Second, the proposed rule would eliminate the required notice-and-election procedure triggered by an employer’s voluntary recognition of a union based on a showing of majority support among employees. In the NPRM, the Board explained its preliminary view that a voluntary-recognition bar, preventing challenges to the status of a newly recognized union until a reasonable period for collective bargaining has passed—and as reflected in the Lamons Gasket decision—better serves the policies of the National Labor Relations Act by vindicating employee free choice, encouraging collective bargaining, and preserving labor relations stability.  The Board noted that under the 2020 rule, employees almost never file election petitions to oust recognized unions, suggesting that voluntary recognition almost always accurately reflects employee free choice. 

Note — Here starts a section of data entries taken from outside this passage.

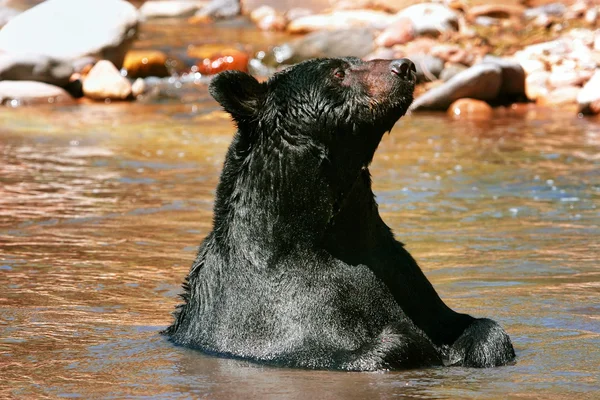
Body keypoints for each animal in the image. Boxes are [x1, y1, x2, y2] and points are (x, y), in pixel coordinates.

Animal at [165, 57, 516, 370]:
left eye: (357, 60)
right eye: (338, 72)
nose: (404, 65)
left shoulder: (397, 272)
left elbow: (470, 326)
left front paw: (479, 348)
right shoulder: (268, 314)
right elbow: (361, 345)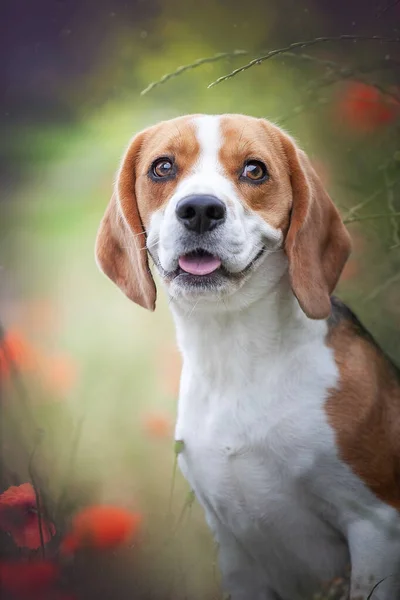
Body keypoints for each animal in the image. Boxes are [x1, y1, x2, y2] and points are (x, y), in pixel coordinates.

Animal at [95, 113, 400, 600]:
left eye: (255, 170)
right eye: (162, 167)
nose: (200, 209)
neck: (233, 356)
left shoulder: (376, 525)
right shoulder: (236, 553)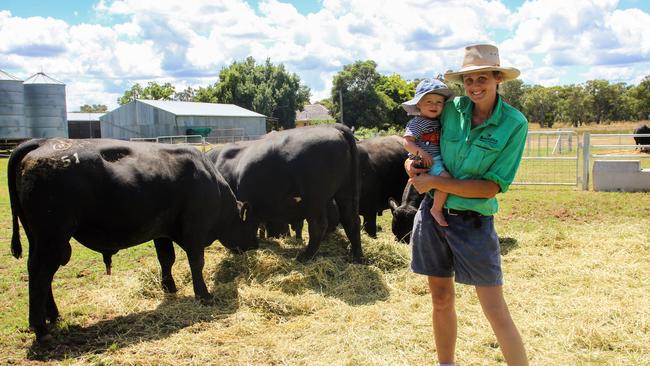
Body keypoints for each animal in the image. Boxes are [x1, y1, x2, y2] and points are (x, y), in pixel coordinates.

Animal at [7, 138, 246, 340]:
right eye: (245, 223)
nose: (250, 245)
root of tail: (44, 142)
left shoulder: (161, 231)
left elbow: (166, 259)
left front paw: (169, 287)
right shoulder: (195, 229)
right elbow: (196, 262)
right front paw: (204, 295)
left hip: (41, 240)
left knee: (42, 275)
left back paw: (53, 316)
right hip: (52, 239)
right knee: (39, 273)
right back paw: (41, 329)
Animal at [213, 124, 364, 262]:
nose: (253, 246)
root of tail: (334, 127)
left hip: (315, 199)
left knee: (318, 225)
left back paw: (305, 256)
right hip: (345, 192)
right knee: (352, 220)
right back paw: (357, 256)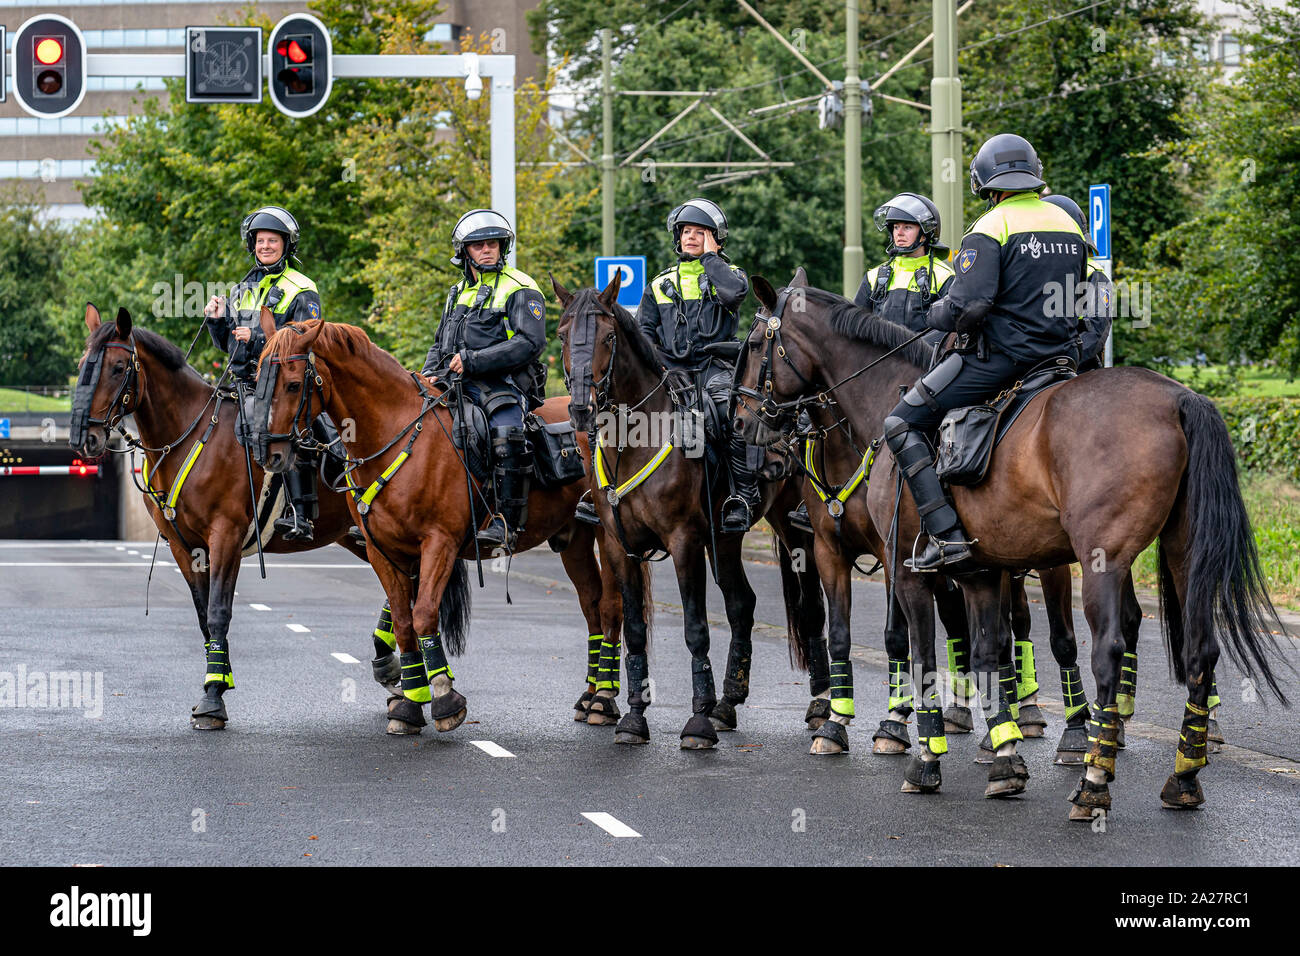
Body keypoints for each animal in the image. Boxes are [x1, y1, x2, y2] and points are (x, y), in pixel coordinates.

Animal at [71, 303, 382, 728]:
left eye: (118, 367)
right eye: (82, 364)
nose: (83, 437)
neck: (191, 434)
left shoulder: (226, 537)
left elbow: (219, 611)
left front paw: (213, 697)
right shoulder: (185, 546)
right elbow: (204, 615)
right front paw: (216, 681)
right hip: (359, 537)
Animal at [250, 317, 626, 738]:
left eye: (292, 384)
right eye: (259, 377)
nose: (267, 451)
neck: (394, 432)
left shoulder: (438, 544)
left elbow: (425, 613)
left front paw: (444, 698)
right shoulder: (383, 550)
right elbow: (402, 621)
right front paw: (410, 703)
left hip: (604, 534)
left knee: (611, 606)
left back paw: (604, 698)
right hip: (572, 540)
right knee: (591, 604)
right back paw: (589, 695)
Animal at [733, 280, 1289, 816]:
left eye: (756, 343)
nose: (740, 423)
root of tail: (1178, 399)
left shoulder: (907, 568)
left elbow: (923, 653)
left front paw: (926, 758)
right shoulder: (979, 572)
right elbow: (986, 653)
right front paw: (1003, 755)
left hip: (1099, 561)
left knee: (1108, 647)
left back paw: (1094, 778)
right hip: (1182, 552)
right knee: (1199, 649)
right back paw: (1183, 775)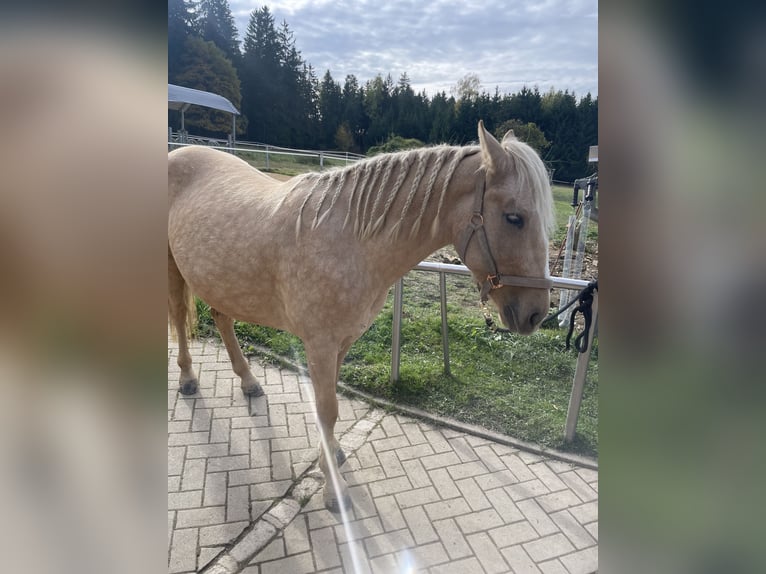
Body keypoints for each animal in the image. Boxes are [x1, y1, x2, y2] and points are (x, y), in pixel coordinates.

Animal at [168, 121, 555, 511]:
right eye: (515, 217)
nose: (537, 313)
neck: (352, 240)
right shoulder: (320, 345)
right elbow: (326, 409)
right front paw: (332, 490)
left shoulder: (342, 341)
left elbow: (332, 406)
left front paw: (333, 456)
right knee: (178, 317)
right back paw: (187, 378)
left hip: (220, 282)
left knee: (221, 318)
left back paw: (248, 381)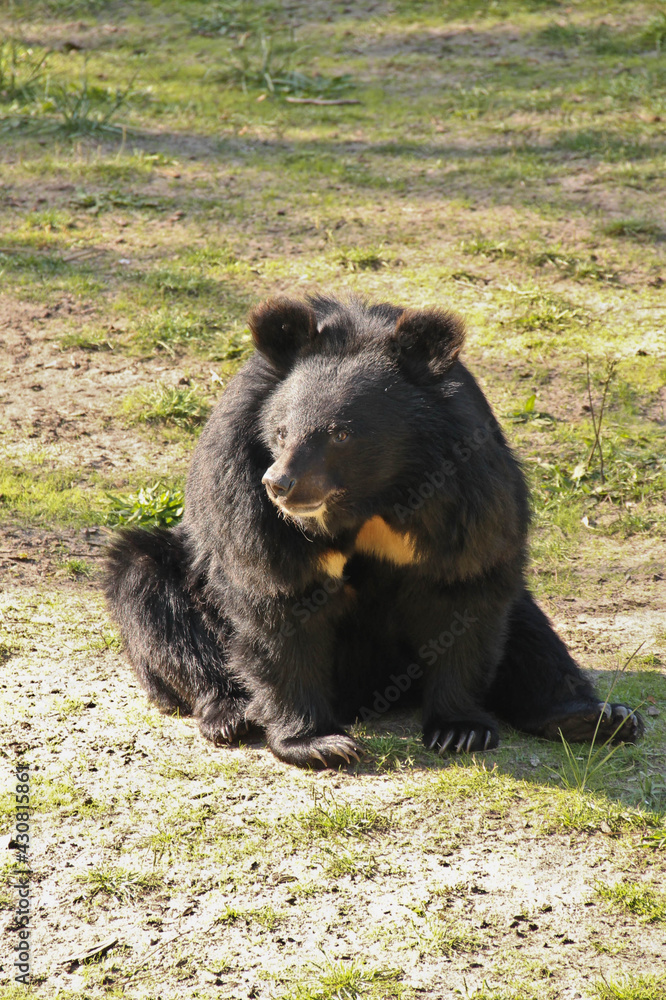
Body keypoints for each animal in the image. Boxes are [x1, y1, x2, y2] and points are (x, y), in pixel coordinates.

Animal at [105, 294, 644, 764]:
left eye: (341, 434)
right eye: (280, 432)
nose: (280, 484)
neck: (374, 498)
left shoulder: (470, 494)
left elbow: (465, 592)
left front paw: (460, 730)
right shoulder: (245, 495)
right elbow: (276, 595)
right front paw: (319, 744)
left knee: (531, 631)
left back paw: (598, 718)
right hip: (169, 582)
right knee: (154, 599)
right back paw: (230, 714)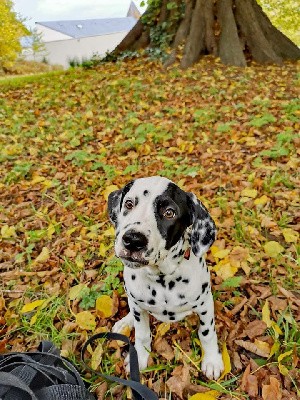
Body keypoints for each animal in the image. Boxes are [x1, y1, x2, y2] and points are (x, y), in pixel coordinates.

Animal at [109, 177, 224, 380]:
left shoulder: (204, 305)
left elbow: (207, 332)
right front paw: (139, 358)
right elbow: (142, 334)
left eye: (169, 212)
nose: (133, 240)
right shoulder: (138, 306)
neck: (162, 279)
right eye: (129, 204)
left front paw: (212, 360)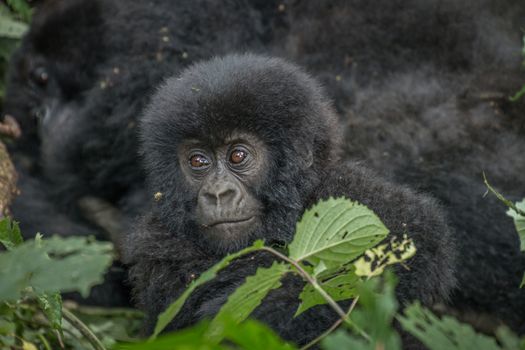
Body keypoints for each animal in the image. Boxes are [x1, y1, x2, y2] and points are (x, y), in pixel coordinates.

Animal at [126, 54, 454, 344]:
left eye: (238, 155)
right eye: (198, 161)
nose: (218, 193)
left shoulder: (350, 191)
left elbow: (413, 233)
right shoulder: (158, 248)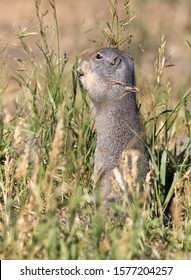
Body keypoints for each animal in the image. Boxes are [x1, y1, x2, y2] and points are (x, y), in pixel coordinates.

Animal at [77, 47, 148, 212]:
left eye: (98, 56)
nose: (89, 55)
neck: (121, 82)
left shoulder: (105, 88)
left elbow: (94, 89)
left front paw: (83, 68)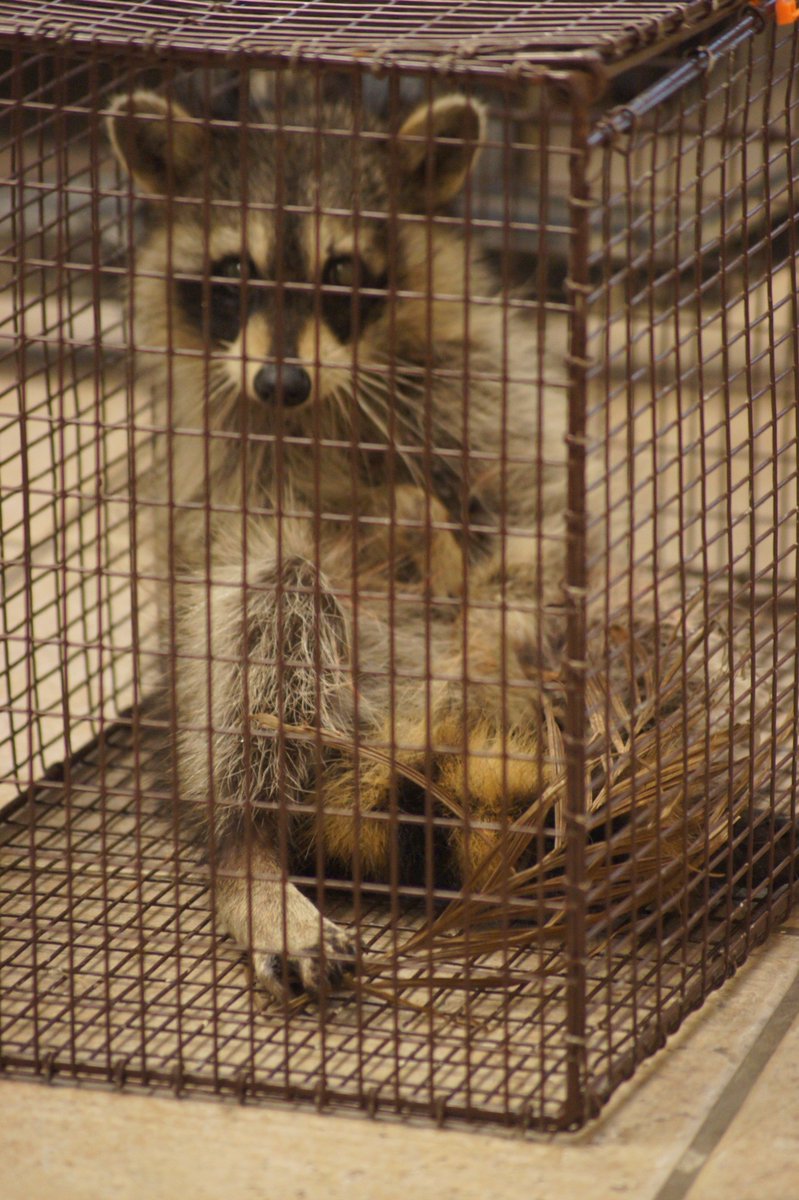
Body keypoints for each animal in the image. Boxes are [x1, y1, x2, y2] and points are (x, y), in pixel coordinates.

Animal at [107, 75, 568, 1000]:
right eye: (234, 273)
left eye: (341, 271)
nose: (280, 381)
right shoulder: (218, 448)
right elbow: (230, 549)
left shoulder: (475, 377)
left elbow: (527, 512)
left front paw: (472, 590)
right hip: (256, 699)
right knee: (267, 619)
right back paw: (250, 856)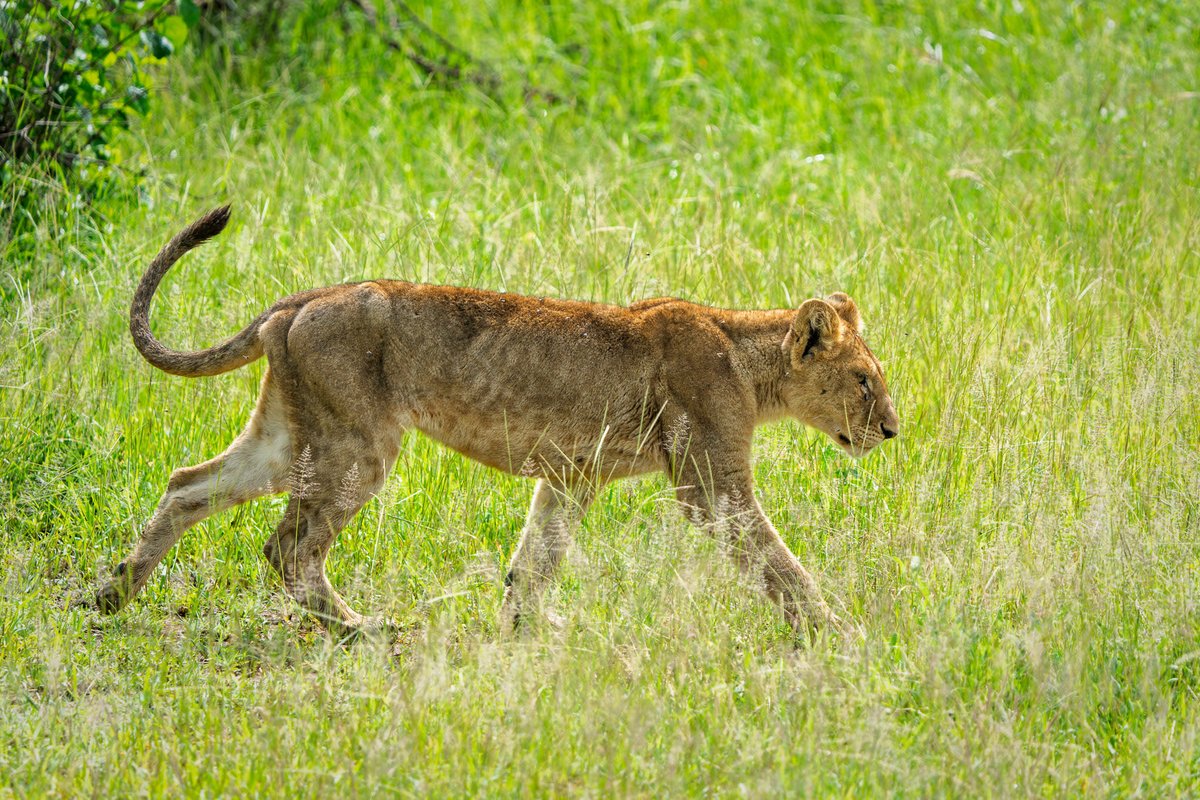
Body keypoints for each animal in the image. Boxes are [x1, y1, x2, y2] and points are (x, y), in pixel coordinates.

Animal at [95, 206, 899, 640]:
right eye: (864, 381)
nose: (892, 433)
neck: (747, 357)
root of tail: (298, 299)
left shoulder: (572, 477)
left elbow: (534, 562)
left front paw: (515, 636)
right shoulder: (710, 485)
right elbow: (778, 562)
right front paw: (835, 635)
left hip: (289, 435)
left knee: (188, 483)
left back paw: (111, 596)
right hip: (358, 446)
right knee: (288, 548)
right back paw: (364, 632)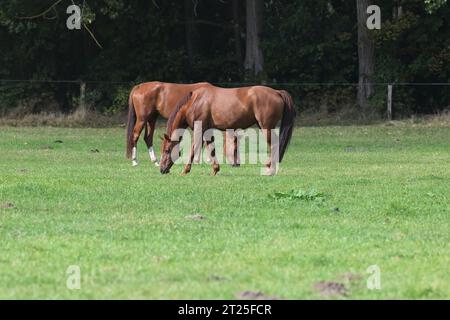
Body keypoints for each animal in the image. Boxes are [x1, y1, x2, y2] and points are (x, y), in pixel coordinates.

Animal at [160, 85, 298, 175]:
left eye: (167, 150)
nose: (162, 169)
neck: (195, 102)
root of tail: (277, 92)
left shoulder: (200, 130)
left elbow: (193, 149)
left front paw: (185, 170)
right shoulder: (207, 131)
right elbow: (211, 149)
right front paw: (215, 169)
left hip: (266, 127)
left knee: (274, 145)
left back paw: (270, 169)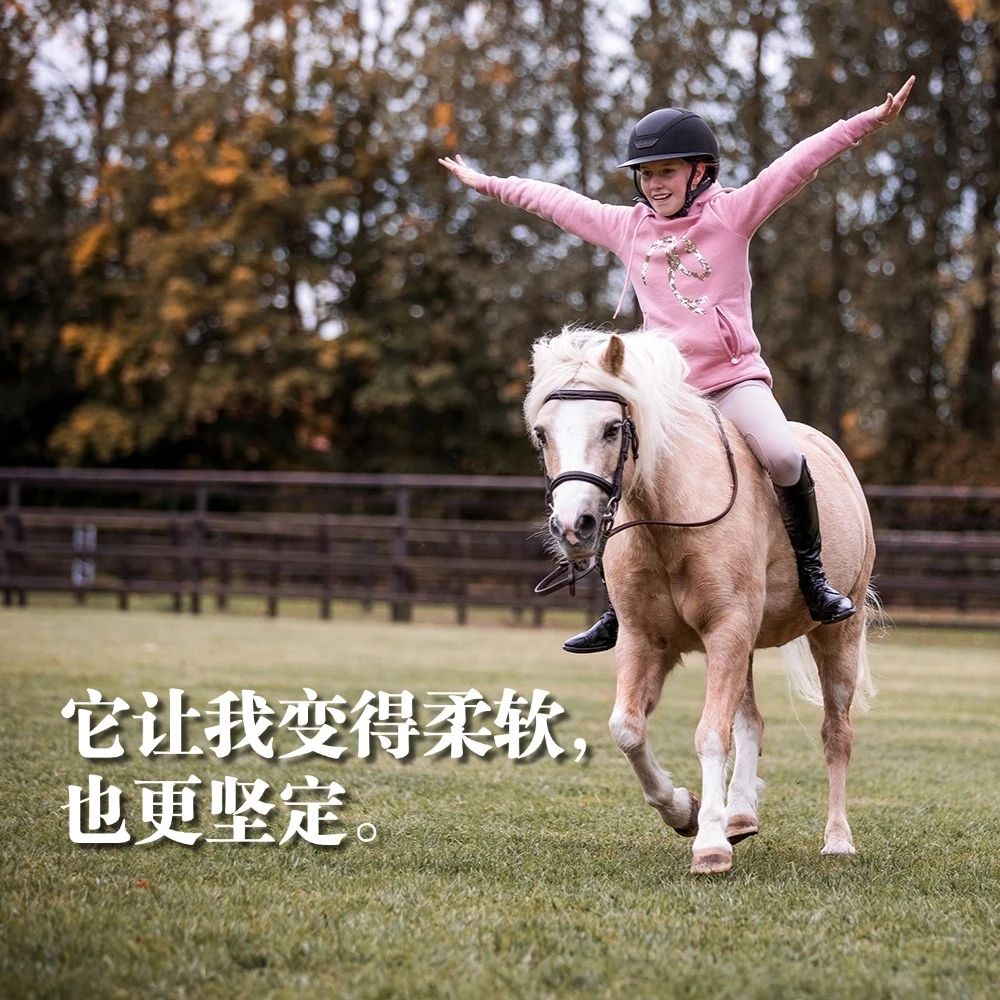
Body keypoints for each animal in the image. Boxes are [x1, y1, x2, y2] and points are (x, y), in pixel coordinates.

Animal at [524, 326, 877, 875]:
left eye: (611, 428)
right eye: (542, 433)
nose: (573, 527)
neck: (668, 516)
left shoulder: (726, 630)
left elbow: (711, 734)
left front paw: (708, 844)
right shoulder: (647, 639)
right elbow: (627, 728)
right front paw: (683, 811)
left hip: (837, 634)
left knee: (835, 734)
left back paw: (836, 839)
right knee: (751, 722)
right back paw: (740, 815)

Finally, the proposed rule would return to the Board’s prior approach to voluntary recognition in the construction industry, as reflected in its case law. This would include restoring a six-month limitations period for election petitions challenging a construction employer’s voluntary recognition of a union under Section 9(a) of the Act (as established in Casale Industries). It would also include the principle (established in Staunton Fuel) that sufficiently detailed language in a collective-bargaining agreement can serve as sufficient evidence that voluntary recognition was based on Section 9(a) of the Act. The Board explained its preliminary view, subject to comment, that the 2020 rule had injected uncertainty and unpredictability into construction-industry labor relations.  

Chairman McFerran was joined by Board Members Gwynne A. Wilcox and David M. Prouty in proposing the new rule. Board Members Marvin E. Kaplan and John F. Ring dissented.

Public comments are invited on all aspects of the proposed rule and should be submitted either electronically to, or by mail or hand-delivery to Roxanne L. Rothschild, Executive Secretary, National Labor Relations Board, 1015 Half Street S.E., Washington, D.C. 20570-0001.

Comments on this proposed rule must be received by the NLRB on or before January 3, 2023. Comments replying to comments submitted during the initial comment period must be received by the Board on or before January 17, 2023.  

Established in 1935, the National Labor Relations Board is an independent federal agency that protects employees from unfair labor practices and protects the right of private sector employees to join together, with or without a union, to improve wages, benefits and working conditions. The NLRB conducts hundreds of workplace elections and investigates thousands of unfair labor practice charges each year.